--- The problem ---
Your answer must consist solely of the lines from the start of the entries below through the line with "[894,1092,942,1110] 37(1)) ->", unchanged.

Records shown START

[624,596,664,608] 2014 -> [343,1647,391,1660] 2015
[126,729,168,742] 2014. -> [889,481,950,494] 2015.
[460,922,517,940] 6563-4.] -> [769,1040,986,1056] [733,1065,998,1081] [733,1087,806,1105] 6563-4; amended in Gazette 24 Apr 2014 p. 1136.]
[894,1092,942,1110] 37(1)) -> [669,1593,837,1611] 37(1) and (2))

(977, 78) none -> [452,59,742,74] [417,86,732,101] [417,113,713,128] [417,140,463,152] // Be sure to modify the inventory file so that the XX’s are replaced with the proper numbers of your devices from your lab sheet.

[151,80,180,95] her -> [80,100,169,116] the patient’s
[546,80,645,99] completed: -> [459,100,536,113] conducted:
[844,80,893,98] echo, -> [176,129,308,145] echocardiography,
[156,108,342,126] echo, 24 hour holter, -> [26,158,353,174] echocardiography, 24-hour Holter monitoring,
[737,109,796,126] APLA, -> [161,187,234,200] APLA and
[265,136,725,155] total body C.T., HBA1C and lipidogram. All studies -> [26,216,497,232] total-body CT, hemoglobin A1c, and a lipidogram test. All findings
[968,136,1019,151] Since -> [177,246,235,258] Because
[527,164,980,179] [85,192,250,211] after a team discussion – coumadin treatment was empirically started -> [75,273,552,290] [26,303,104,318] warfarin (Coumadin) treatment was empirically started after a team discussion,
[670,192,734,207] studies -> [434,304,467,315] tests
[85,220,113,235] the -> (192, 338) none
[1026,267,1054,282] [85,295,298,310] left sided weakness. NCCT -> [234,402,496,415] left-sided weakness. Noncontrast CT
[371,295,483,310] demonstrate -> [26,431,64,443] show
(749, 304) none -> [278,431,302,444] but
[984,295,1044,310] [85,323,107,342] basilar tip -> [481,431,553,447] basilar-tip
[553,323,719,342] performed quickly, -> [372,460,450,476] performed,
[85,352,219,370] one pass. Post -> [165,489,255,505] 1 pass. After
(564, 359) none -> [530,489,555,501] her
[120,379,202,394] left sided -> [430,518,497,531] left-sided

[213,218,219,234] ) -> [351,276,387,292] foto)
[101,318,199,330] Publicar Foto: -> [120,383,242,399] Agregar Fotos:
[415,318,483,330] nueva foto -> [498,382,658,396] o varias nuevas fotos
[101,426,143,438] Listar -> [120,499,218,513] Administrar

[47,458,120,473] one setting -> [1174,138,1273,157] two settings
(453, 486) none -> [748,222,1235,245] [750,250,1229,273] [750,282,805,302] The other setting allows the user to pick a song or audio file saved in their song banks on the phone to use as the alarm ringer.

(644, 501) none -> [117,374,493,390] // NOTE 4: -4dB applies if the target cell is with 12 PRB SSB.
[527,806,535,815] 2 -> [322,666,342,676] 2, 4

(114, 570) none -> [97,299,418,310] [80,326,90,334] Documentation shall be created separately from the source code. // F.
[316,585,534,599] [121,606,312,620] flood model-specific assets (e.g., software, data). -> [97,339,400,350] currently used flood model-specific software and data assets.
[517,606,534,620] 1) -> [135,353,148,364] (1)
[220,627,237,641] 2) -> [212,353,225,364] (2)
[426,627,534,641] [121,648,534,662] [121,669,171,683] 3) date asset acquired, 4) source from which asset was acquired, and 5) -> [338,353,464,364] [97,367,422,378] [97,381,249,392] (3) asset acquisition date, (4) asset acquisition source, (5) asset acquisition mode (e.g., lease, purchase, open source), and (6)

Records shown END

--- Written response ---
[624,596,664,608] 2014 -> [343,1647,391,1660] 2015
[126,729,168,742] 2014. -> [889,481,950,494] 2015.
[460,922,517,940] 6563-4.] -> [769,1040,986,1056] [733,1065,998,1081] [733,1087,806,1105] 6563-4; amended in Gazette 24 Apr 2014 p. 1136.]
[894,1092,942,1110] 37(1)) -> [669,1593,837,1611] 37(1) and (2))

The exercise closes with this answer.